Diego Rey es definitivamente el fan número uno de Eduardo Darnauchans. Hay, por supuesto, gente que guarda tesoros incunables (yo, entre ellos: no cualquiera tiene una mágica chalina del Darno colgada junto a su escritorio, cual prenda caballeresca que le guía a uno en las batallas), fotografías hermosas, recuerdos personales únicos, larguísimas charlas de café, bar y escenario. Pero ser fan es otra cosa, es un tipo de amor distinto, de incondicionalidad absoluta. Porque el fan sabe que dificilmente consiga en la vida la cercanía de su admirado: un saludo, unas palabras, una foto o un autógrafo ya sería menuda recompensa para agradecerle a los dioses, pero a veces ni siquiera eso sucede. No obstante, el fan ama, guarda, colecciona y busca; sabe, recuerda, conoce, relaciona, se vuelve miembro de una tribu invisible. Y Diego Rey, que tiene como treinta años menos que los que tendría Eduardo, es el tipo que debe tener más memorabilia y material sobre Darnauchans en el mundo entero. A cada quien sus méritos.

Él fue quien acuñó la expresión “Barrio Darnauchans” para un cierto cuadrado o rectángulo muy montevideano donde, por casualidad, se juntan varias casas de los amigos y admiradores del Darno.

Bueno, pues el Barrio Darnauchans se va para arriba!
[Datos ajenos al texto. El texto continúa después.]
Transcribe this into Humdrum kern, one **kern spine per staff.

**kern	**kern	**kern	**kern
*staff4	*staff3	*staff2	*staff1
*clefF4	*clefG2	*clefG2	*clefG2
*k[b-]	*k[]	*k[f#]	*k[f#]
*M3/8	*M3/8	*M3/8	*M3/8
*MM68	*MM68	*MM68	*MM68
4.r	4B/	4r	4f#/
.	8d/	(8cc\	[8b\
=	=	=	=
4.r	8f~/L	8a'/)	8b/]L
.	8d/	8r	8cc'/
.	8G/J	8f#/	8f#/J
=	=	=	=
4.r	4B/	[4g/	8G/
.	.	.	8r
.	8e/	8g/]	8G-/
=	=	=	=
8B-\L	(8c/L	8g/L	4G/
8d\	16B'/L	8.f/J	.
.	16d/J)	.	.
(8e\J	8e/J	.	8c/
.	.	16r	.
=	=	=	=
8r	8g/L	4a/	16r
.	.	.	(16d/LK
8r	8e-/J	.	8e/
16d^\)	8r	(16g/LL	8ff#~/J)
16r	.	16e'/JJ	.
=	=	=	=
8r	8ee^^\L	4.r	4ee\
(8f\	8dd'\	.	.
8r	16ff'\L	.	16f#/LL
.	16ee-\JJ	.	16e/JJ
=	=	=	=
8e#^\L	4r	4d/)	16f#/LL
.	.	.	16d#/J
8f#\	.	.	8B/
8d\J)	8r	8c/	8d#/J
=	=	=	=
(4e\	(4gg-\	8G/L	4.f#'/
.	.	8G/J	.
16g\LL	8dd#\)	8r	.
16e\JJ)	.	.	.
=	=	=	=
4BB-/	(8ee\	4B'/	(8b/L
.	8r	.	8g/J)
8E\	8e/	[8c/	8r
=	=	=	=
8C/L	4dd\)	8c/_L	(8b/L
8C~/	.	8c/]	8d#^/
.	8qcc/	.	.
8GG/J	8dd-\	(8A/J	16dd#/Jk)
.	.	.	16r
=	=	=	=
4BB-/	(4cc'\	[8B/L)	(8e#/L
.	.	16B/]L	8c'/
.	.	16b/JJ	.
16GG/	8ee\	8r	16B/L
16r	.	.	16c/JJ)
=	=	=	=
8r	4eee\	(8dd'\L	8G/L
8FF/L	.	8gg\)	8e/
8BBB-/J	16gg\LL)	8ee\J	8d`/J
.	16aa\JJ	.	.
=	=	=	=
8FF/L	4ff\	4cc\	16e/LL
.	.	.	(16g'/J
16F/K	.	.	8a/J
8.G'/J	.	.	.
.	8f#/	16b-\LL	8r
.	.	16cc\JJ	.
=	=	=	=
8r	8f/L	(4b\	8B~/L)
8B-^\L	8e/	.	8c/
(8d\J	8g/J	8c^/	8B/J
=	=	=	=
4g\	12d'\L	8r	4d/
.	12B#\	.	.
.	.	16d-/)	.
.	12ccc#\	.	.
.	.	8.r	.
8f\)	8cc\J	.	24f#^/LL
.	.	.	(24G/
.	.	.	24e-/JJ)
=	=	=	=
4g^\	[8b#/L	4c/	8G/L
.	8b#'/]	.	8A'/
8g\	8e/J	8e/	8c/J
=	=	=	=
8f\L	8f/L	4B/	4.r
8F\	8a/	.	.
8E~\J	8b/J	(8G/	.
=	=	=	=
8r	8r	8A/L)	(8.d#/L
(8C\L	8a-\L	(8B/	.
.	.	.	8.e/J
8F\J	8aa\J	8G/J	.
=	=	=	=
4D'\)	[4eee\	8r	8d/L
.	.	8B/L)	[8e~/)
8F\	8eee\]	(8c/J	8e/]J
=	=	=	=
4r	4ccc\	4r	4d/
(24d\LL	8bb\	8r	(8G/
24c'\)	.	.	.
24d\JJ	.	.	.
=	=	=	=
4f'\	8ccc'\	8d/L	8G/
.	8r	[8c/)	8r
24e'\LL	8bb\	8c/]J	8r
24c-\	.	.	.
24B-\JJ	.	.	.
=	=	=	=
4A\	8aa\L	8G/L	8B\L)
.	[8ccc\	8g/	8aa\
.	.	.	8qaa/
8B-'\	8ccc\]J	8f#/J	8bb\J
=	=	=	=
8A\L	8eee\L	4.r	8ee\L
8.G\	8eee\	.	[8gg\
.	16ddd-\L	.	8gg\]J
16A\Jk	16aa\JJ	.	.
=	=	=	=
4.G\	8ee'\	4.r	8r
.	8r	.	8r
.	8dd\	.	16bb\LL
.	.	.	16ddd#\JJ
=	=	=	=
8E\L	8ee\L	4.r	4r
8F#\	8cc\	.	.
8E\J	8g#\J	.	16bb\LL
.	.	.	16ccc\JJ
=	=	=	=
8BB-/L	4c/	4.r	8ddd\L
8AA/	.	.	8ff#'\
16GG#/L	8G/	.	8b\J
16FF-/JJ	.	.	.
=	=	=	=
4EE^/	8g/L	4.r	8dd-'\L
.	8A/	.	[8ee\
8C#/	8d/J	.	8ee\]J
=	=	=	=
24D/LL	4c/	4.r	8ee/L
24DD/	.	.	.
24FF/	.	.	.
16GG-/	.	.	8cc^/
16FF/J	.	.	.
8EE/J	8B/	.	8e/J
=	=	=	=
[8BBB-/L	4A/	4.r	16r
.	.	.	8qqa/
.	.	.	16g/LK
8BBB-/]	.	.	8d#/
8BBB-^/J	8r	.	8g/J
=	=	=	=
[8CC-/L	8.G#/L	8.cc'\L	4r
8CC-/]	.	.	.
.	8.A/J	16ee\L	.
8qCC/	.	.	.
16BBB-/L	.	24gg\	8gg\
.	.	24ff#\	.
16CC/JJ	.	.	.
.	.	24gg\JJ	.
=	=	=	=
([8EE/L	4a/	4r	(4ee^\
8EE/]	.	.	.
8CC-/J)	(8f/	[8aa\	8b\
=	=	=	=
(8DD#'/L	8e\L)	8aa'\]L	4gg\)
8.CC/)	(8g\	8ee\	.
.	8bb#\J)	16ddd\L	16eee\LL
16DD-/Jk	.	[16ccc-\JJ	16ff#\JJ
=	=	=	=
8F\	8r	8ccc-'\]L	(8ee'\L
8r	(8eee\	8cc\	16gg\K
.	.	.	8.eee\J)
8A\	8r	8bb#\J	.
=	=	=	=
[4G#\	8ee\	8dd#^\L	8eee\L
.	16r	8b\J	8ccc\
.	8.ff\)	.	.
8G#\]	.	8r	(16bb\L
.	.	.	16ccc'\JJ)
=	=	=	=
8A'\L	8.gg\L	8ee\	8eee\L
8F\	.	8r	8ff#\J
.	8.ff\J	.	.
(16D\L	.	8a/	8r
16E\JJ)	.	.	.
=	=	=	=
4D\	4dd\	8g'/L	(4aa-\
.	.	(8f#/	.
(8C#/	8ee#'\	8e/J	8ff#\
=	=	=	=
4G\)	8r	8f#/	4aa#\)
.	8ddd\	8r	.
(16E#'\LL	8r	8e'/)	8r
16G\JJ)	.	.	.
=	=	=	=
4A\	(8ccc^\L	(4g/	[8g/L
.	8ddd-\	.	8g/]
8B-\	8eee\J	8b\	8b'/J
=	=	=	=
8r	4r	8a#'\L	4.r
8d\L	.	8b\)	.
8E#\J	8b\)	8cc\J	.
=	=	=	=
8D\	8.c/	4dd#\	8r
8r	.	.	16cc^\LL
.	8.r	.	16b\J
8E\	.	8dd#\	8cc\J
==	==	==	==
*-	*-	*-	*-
De ser un páramo triste, siempre alfombrado de hojas otoñales, sin supermercados que abran pero con almacenes de esquina que cierran, sin cafés (uno se ve debatido entre el viejo y querido Sabot de los borrachos y presumibles ex presidiarios, o la pipirisnais Alianza Francesa con wifi, y ya no tiene mayor opción intermedia), sin bares a no ser por el pálido recuerdo de aquella primera Commedia antes de su tonta huída a la Ciudad Vieja (o un misterioso Barbacana que abre cuando quiere, y cuando abre parece sentirse importunado por la llegada de clientes), en fin: de ser un olvidado puente entre Pocitos y el Centro, un peaje rumbo al Parque Rodó, está empezando a volverse una promesa. Sí, los hijos del ciego Tiresias somos algo exagerados, pero quien tenga ojos que vea. Las cosas están ahí, aunque todavía no aparezcan en esta dimensión.
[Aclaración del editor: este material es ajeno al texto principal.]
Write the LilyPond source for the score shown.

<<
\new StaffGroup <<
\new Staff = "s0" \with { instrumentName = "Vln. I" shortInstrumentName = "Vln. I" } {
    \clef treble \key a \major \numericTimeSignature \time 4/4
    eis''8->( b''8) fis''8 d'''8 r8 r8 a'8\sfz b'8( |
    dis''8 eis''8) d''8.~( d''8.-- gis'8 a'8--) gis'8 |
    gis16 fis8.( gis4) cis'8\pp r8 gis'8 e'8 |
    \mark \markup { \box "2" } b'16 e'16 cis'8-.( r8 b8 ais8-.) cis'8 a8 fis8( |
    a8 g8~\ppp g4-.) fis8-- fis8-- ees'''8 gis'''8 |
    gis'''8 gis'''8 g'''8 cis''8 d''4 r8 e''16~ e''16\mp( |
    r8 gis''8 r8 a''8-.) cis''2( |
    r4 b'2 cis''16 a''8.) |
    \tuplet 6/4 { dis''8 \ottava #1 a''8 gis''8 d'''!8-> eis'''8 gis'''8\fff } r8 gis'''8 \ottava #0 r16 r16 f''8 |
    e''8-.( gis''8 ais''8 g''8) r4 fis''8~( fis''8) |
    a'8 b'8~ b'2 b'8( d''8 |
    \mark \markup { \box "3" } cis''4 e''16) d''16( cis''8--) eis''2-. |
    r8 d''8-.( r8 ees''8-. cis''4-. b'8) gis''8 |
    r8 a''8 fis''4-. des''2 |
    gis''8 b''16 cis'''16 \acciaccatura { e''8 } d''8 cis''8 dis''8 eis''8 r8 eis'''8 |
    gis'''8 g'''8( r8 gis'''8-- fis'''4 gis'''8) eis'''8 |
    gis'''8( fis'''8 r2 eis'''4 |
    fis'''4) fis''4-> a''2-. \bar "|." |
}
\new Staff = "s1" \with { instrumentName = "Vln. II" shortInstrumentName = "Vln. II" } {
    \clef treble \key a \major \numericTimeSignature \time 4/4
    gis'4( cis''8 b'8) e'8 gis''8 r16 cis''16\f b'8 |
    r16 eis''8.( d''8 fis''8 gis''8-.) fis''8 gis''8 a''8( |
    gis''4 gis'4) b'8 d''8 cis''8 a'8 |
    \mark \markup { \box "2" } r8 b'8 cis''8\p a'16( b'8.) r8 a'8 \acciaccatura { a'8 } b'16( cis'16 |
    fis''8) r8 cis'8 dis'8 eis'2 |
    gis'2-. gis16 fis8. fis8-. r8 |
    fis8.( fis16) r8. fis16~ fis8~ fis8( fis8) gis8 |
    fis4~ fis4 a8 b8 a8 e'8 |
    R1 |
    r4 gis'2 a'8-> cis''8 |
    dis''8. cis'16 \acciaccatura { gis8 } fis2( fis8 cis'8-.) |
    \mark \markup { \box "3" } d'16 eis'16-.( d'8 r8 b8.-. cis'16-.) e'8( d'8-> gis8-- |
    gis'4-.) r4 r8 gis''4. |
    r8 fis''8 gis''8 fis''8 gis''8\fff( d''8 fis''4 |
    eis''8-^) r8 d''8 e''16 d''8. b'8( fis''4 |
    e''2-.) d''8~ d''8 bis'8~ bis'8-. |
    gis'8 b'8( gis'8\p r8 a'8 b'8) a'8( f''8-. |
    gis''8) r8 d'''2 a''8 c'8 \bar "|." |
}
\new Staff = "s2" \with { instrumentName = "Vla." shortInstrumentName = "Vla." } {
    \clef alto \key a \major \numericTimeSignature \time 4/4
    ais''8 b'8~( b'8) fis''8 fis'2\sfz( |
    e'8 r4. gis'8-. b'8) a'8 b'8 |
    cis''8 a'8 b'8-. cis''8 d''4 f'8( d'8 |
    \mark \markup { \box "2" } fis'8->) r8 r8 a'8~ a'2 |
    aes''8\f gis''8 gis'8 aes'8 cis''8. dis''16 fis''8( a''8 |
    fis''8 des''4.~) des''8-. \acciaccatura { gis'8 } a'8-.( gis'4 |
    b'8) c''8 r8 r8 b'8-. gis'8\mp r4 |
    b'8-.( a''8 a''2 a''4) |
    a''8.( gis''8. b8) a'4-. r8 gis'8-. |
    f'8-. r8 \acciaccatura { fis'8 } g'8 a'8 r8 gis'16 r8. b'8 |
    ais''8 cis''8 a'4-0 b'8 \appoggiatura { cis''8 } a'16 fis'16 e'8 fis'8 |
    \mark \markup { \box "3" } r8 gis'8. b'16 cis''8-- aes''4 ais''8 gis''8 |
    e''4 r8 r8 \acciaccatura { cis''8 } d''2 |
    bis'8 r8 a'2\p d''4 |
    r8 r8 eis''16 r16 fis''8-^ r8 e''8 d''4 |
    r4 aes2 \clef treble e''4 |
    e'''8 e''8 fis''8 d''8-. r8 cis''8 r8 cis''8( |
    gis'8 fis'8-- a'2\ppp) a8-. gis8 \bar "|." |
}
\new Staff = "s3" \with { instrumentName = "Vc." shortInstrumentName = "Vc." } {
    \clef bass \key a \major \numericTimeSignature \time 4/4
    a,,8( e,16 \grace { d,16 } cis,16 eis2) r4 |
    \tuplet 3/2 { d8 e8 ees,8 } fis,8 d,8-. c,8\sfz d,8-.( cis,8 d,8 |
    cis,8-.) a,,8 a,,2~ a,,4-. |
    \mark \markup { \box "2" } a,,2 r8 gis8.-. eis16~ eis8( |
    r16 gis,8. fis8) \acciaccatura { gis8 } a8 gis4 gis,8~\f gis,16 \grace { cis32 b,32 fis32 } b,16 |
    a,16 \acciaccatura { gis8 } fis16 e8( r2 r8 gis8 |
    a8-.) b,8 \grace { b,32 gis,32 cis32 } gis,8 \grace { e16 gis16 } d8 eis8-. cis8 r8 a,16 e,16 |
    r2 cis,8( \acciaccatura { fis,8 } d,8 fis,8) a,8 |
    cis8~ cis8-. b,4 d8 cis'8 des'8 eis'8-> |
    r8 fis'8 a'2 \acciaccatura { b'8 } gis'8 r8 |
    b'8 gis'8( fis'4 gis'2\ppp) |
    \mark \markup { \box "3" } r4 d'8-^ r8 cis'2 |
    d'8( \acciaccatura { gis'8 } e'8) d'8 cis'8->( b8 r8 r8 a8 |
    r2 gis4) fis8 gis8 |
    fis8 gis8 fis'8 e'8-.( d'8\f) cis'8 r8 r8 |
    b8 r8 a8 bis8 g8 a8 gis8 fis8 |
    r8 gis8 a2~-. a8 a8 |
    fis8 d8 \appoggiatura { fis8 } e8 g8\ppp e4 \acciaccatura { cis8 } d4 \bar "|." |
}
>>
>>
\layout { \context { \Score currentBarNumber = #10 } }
Ahora en el Barrio Darnauchans tenemos el Gradiva, el Madre Deus (aunque sospecho que hay que asaltar un banco antes de ir, pero ¿qué restaurant tiene poemas de Pessoa en las paredes?), y próximamente un nuevo Don Trigo, allí donde estaba la parrillada Los Picapiedra. Por algo se empieza.

Ya sé, yo también quiero bares y cafés de verdad. Pero me encanta ir caminando a los lugares, y con los años ese ir caminando se va volviendo cada vez más cerca, hasta que al final, supongo, uno llega a desplazarse hasta la esquina con una silla de playa para ver pasar el tránsito a la hora de salida del trabajo.
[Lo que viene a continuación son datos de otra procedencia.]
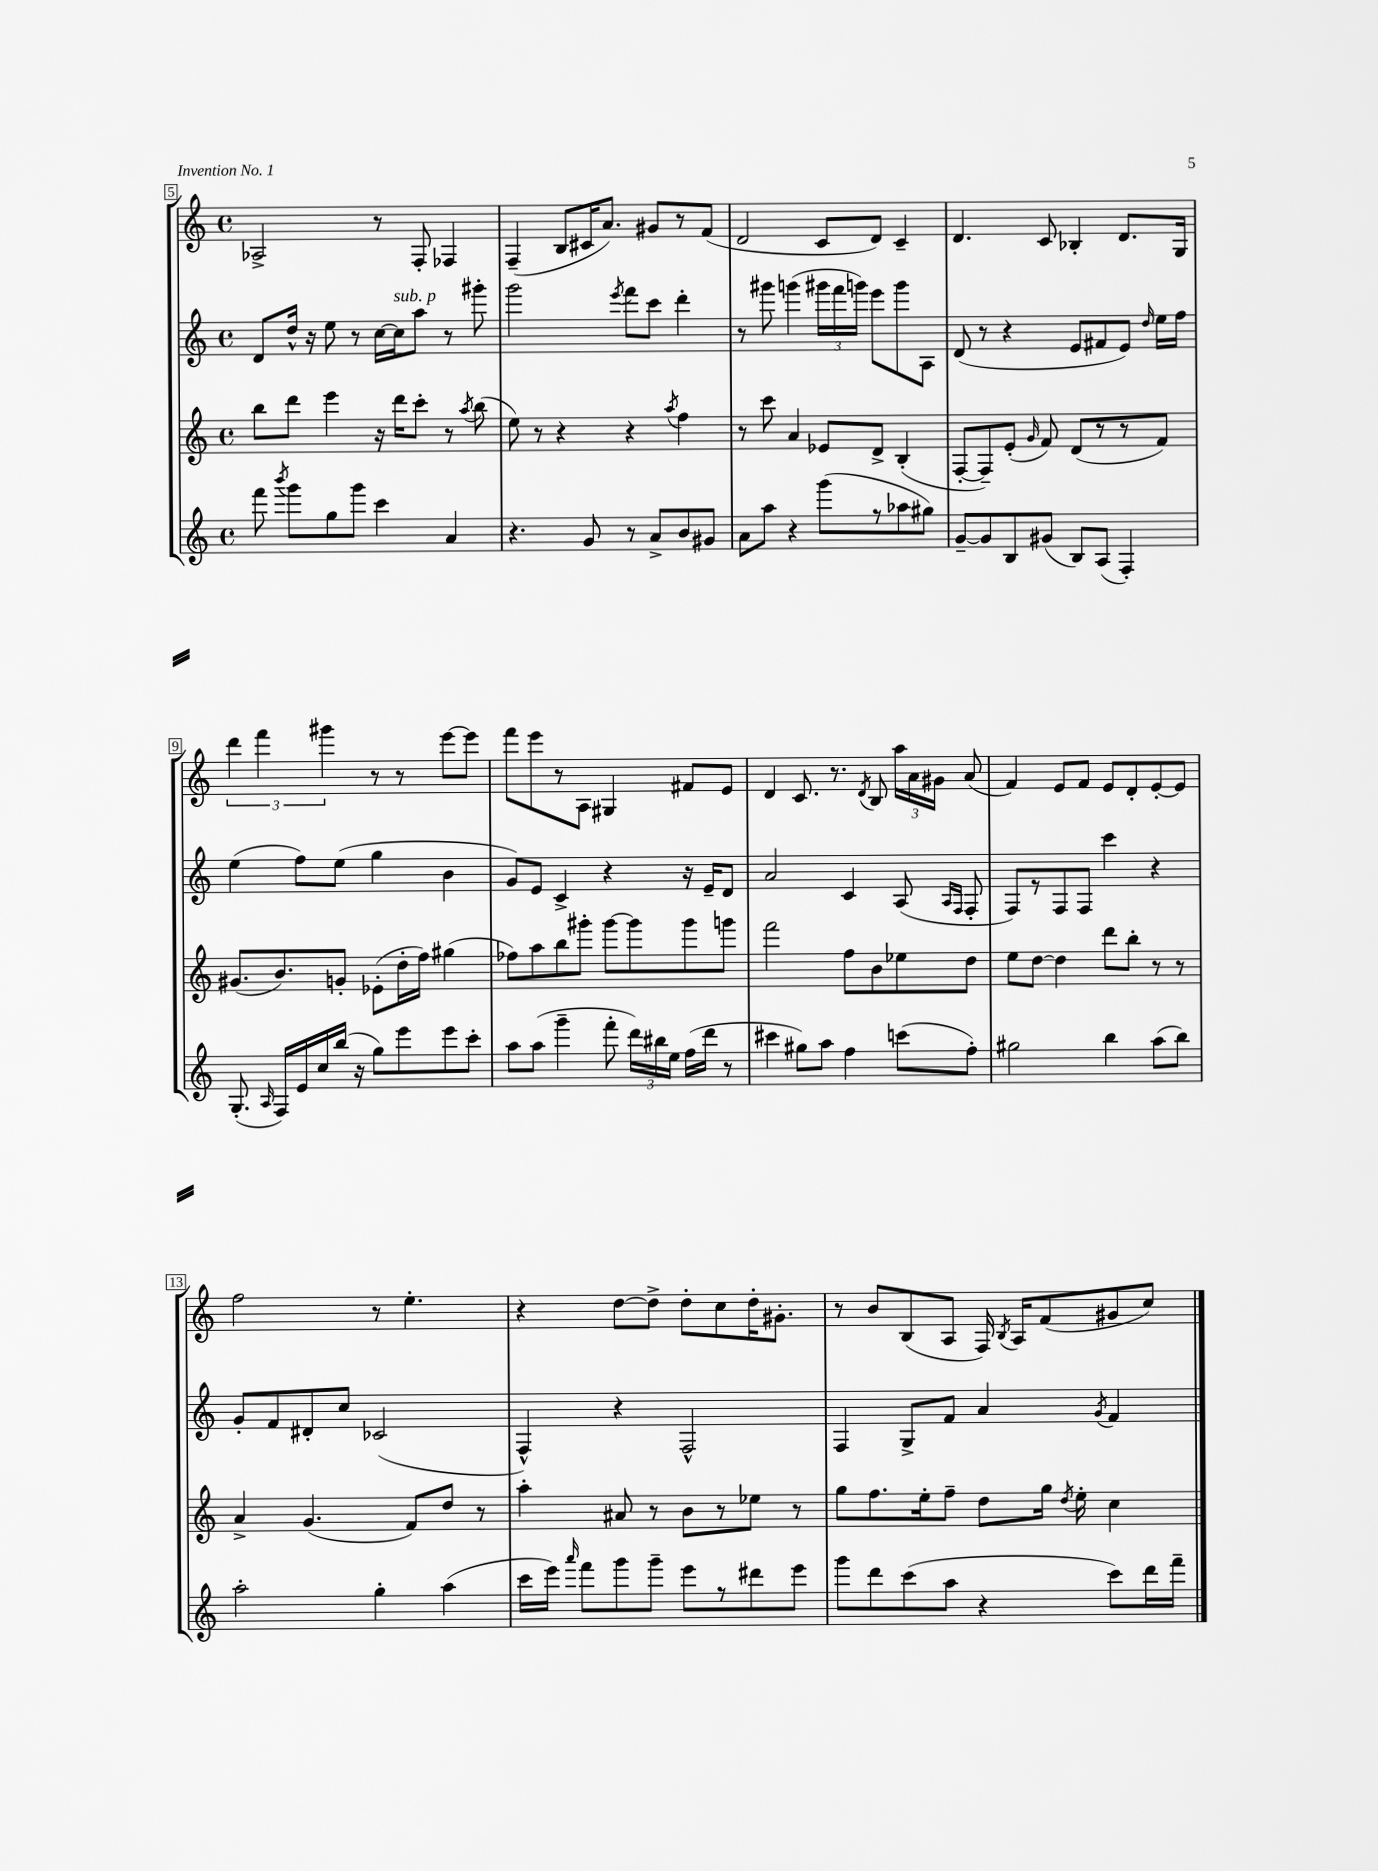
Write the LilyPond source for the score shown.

<<
\new StaffGroup <<
\new Staff = "s0" {
    \clef treble \key c \major \defaultTimeSignature \time 4/4
    \autoBeamOff aes2-> r8 f8-. fes4 |
    f4--( b8[ cis'16 a'8.]) gis'8[ r8 f'8]( |
    d'2 c'8[ d'8]) c'4-- |
    d'4. c'8 bes4-. d'8.[ g16] |
    \tuplet 3/2 { d'''4 f'''4 gis'''4 } r8 r8 e'''8[~ e'''8] |
    f'''8[ e'''8 r8 a8] gis4 fis'8[ e'8] |
    d'4 c'8. r8. \acciaccatura { d'8 } b8 \tuplet 3/2 { a''16[ a'16 gis'16] } a'8( |
    f'4) e'8[ f'8] e'8[ d'8-. e'8~-. e'8] |
    f''2 r8 e''4.-. |
    r4 d''8[~ d''8]-> d''8[-. c''8 d''16-. gis'8.]-. |
    r8 b'8[ b8( a8] f16) \acciaccatura { b8 } a16[ f'8( gis'8 c''8]) \bar "|." |
}
\new Staff = "s1" {
    \clef treble \key c \major \defaultTimeSignature \time 4/4
    \autoBeamOff d'8[ d''16]-^ r16 e''8 r8 c''16[~ c''16^\markup { \italic "sub. p" } a''8] r8 gis'''8-. |
    g'''2 \acciaccatura { e'''8 } f'''8[ c'''8] d'''4-. |
    r8 gis'''8 g'''4( \tuplet 3/2 { gis'''16[ f'''16 g'''16]) } e'''8[ g'''8 a8] |
    d'8( r8 r4 e'8[ fis'8 e'8]) \grace { d''16 } e''16[ f''16] |
    e''4( f''8[) e''8]( g''4 b'4 |
    g'8[) e'8] c'4-> r4 r16 e'16[-- d'8] |
    a'2 c'4 a8( \grace { a16[ f16] } f8-. |
    f8[) r8 f8 f8] c'''4 r4 |
    g'8[-. f'8 dis'8-. c''8] ces'2( |
    f4-^) r4 f2-^ |
    f4 g8[-> f'8] a'4 \acciaccatura { g'8 } f'4 \bar "|." |
}
\new Staff = "s2" {
    \clef treble \key c \major \defaultTimeSignature \time 4/4
    \autoBeamOff b''8[ d'''8] e'''4 r16 d'''16[ c'''8]-. r8 \acciaccatura { a''8 } b''8( |
    e''8) r8 r4 r4 \acciaccatura { a''8 } f''4 |
    r8 c'''8 a'4 ees'8[ d'8]-> b4-.( |
    f8[~-. f8--) e'8]-.( \grace { g'16 } f'8) d'8[( r8 r8 f'8]) |
    gis'8.[( b'8.) g'8]-. ees'8[-.( d''16-. f''16]) gis''4( |
    fes''8[) a''8 b''8 gis'''8]-. gis'''8[~ gis'''8 gis'''8 g'''8] |
    f'''2 f''8[ b'8 ees''8 d''8] |
    e''8[ d''8]~ d''4 d'''8[ b''8]-. r8 r8 |
    a'4-> g'4.( f'8[) d''8] r8 |
    a''4-. ais'8 r8 b'8[ r8 ees''8] r8 |
    g''8[ f''8. e''16-. f''8]-- d''8[ g''16] \acciaccatura { d''8 } e''16-. c''4 \bar "|." |
}
\new Staff = "s3" {
    \clef treble \key c \major \defaultTimeSignature \time 4/4
    \autoBeamOff f'''8 \acciaccatura { b'''8 } g'''8[ g''8 g'''8] c'''4 a'4 |
    r4. g'8 r8 a'8[-> b'8 gis'8] |
    a'8[ a''8] r4 g'''8[( r8 aes''8 gis''8]) |
    g'8[~-- g'8 b8 gis'8]( b8[) a8]( f4-.) |
    g8.-.( \grace { a16 } f16[) e'16 c''16 b''16]( r16 g''8[) e'''8 e'''8 c'''8]-. |
    a''8[ a''8]( g'''4-- f'''8-. \tuplet 3/2 { d'''16[) bis''16 e''16] } f''16[( d'''16] r8 |
    cis'''4 gis''8[) a''8] f''4 c'''8[( f''8]-.) |
    gis''2 b''4 a''8[( b''8]) |
    a''2-. g''4-. a''4( |
    c'''16[ e'''16]) \grace { a'''16 } f'''8[ g'''8 g'''8]-- e'''8[ r8 dis'''8 e'''8] |
    g'''8[ d'''8 c'''8( a''8] r4 c'''8[) d'''16 f'''16]-- \bar "|." |
}
>>
>>
\layout { \context { \Score currentBarNumber = #5 \override BarNumber.stencil = #(make-stencil-boxer 0.1 0.3 ly:text-interface::print) } }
Hablando una vez más del Darno, que ha dejado edificaciones a su paso por la tierra (todo un barrio, donde vivo ahora, y un Edificio Sansueña en la calle Ellauri, frente a mi casa anterior, en cuanto a las edificaciones visibles, claro), la Revista Gatopardo de julio sacó una crónica hermosísima sobre él. Me encantaría conseguir la versión impresa, con más fotos y esa sensación de papel que vuelve todo más importante, pero parece que no llega a Uruguay (supongo que Diego Rey ya la habrá conseguido en Argentina o en otro lado!). De todos modos, la crónica puede leerse en el sitio en línea de la revista. Y vale la pena, lo juro por Dios. Es de Martín E. Graziano; escribe muy bien y con sensibilidad. Es un retrato vivo y objetivo, dentro de lo personalísimo. Los deudos, muy agradecidos.